Continuum homogenization and RVEs

For now (to help with a conversation that I’m having with a few collaborators) this post provides only the following “infographic” to illustrate the concept of approximating a periodic discrete system with an effective continuum over a sufficiently large scale. (More information will be added about this topic as needed and/or as requested).

Below is shown a five-link chain (in red-blue-green-orange-black). Immediately this colorful chain is a dark-gray plot of the exact (mesocale) lineal density, which is defined at a location “x” to be the mass within an infinitesimal segment dx at that location divided by the segment’s length dx. This local density is shown as the dark-gray shaded plot in the upper-left corner, and it is the slope of the black line in the graph of the lower-left corner.

The continuum concept. Homogenization and identification of an RVE is based on the value of x for which perturbations fall below numerical round-off error for a given application.

The continuum concept. Homogenization and identification of an RVE is based on the value of x for which perturbations fall below numerical round-off error for a given application.

The exact homogenized (macroscale) lineal density at a location “x” is defined as the exact total mass falling inside the span from zero to x,  divided by the chain’s length (x itself).  While the mesoscale density is the local slope at location “x” of the black line in the graph, the macroscale density is the secant slope at location “x” of the same black line.   The continuum (red-dashed) approximation of the local mass distribution ignores local fluctuations from the fact that the chain is actually heterogeneous. For short chain lengths, the exact macroscale density is significantly different from the continuum density, but this discrepancy asymptotes toward zero as the chain length is increased.

 

The theoretical representative volume element (RVE) size corresponds to the size for which the discrepancy (like the plot in the lower-right corner of the infographic) falls below some tolerable threshold, which is determined by considering the tolerable error in an engineering simulation.

These concepts apply to other properties besides density. For example, the macroscale elastic stiffness would be defined as the force applied to the chain divided by the corresponding induced displacement. Like density, this macroscale property varies with the number of links in the chain, but it asymptotes to a steady value as the chain length increases.

Density has a nice asymptotic continuum limit that isn’t sensitive to dilutely distributed statistical perturbations in the local (microscopic) density.  If, for example, 1 in 10000 links is made of light aluminum while the others are made of heavy steel, then the continuum density will be nevertheless close to that of a chain that is made entirely of steel links. The continuum elastic stiffness is likewise not highly sensitive to slight variations in local constituent (link) stiffness.  A chain’s failure strength, on the other hand, is profoundly affected by existence of even a miniscule fraction of weaker links. A mostly steel chain that contains relatively few aluminum links would have a continuum strength equal to the strength of the weaker (aluminum) link. That’s because (in the limit) an infinitely long chain would contain at least one aluminum link. For short chains that are made of, say, 10 links (each of which has a 1 in 10000 chance of being made of aluminum), the average macroscale strength would be higher on average than the strength of longer chains. The strength data for short chains would also be more variable.
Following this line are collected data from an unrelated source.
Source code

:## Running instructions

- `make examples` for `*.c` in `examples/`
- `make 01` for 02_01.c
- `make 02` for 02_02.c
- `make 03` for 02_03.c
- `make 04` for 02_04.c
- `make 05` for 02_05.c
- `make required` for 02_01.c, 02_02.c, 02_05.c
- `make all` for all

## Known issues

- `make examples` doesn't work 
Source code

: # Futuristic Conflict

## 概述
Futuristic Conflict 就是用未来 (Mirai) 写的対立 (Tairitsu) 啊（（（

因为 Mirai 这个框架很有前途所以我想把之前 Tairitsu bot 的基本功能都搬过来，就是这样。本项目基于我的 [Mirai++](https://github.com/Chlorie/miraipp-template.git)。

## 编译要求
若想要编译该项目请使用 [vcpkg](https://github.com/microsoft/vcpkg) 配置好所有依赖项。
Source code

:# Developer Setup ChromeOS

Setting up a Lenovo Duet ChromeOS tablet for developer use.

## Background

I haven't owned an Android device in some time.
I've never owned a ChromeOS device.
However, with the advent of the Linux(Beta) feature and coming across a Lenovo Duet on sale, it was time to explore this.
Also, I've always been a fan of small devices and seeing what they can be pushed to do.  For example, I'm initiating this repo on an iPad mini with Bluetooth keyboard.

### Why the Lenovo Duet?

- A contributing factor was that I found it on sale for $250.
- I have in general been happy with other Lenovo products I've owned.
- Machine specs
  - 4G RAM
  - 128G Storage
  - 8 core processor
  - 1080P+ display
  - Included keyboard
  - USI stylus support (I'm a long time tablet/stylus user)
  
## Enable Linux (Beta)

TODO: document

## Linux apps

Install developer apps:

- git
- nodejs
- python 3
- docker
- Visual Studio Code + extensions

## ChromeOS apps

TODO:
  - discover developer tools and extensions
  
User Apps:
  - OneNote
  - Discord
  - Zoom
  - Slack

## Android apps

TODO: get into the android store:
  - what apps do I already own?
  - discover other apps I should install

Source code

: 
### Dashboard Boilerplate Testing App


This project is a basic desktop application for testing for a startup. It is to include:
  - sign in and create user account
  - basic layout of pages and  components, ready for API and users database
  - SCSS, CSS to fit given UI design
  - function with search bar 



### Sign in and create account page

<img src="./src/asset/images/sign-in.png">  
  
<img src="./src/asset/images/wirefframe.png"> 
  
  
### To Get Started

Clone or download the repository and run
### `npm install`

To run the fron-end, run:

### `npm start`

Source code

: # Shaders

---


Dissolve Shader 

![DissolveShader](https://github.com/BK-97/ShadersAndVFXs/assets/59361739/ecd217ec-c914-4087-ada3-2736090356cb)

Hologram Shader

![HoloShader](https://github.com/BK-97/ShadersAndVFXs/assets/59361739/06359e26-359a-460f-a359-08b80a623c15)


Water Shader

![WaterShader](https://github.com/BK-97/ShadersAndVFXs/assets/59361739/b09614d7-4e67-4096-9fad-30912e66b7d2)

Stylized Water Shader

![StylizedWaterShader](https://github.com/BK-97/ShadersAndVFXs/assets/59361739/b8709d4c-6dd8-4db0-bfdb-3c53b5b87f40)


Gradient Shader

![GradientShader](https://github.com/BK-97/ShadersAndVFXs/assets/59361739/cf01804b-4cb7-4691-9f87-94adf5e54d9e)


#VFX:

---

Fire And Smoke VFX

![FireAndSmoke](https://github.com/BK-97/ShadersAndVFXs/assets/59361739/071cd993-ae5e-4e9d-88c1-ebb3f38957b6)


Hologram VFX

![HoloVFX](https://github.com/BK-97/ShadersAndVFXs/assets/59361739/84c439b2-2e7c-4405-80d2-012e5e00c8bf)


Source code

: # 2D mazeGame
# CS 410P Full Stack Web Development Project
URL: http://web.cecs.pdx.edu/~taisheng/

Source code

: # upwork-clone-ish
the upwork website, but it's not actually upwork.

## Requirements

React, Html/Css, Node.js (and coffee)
These observations give insight into what a modeler must pay attention to when using continuum macroscale properties in simulations of engineering structures.  To design for the structure’s daily (i.e., normal and therefore usually elastic) usage conditions, homogenized continuum properties would be fine. However, continuum strength properties would need to be appropriately perturbed based on the size of the finite elements. This explicit incorporation of statistical variability in continuum properties is required when those perturbations strongly influence the engineering objective of the analysis (such as computing failure risk). In fact, it can be argued that such revisions are crucial to predict fracture and fragmentation whenever the finite-element size is smaller than a few kilometers. For more details on scale-dependent and statistically variable macroscale properties, see Publication: Aleatory quantile surfaces in damage mechanics and the more recent 2015 IJNME article, “Aleatory uncertainty and scale effects in computational damage models for failure and fragmentation” by Strack, Leavy and Brannon.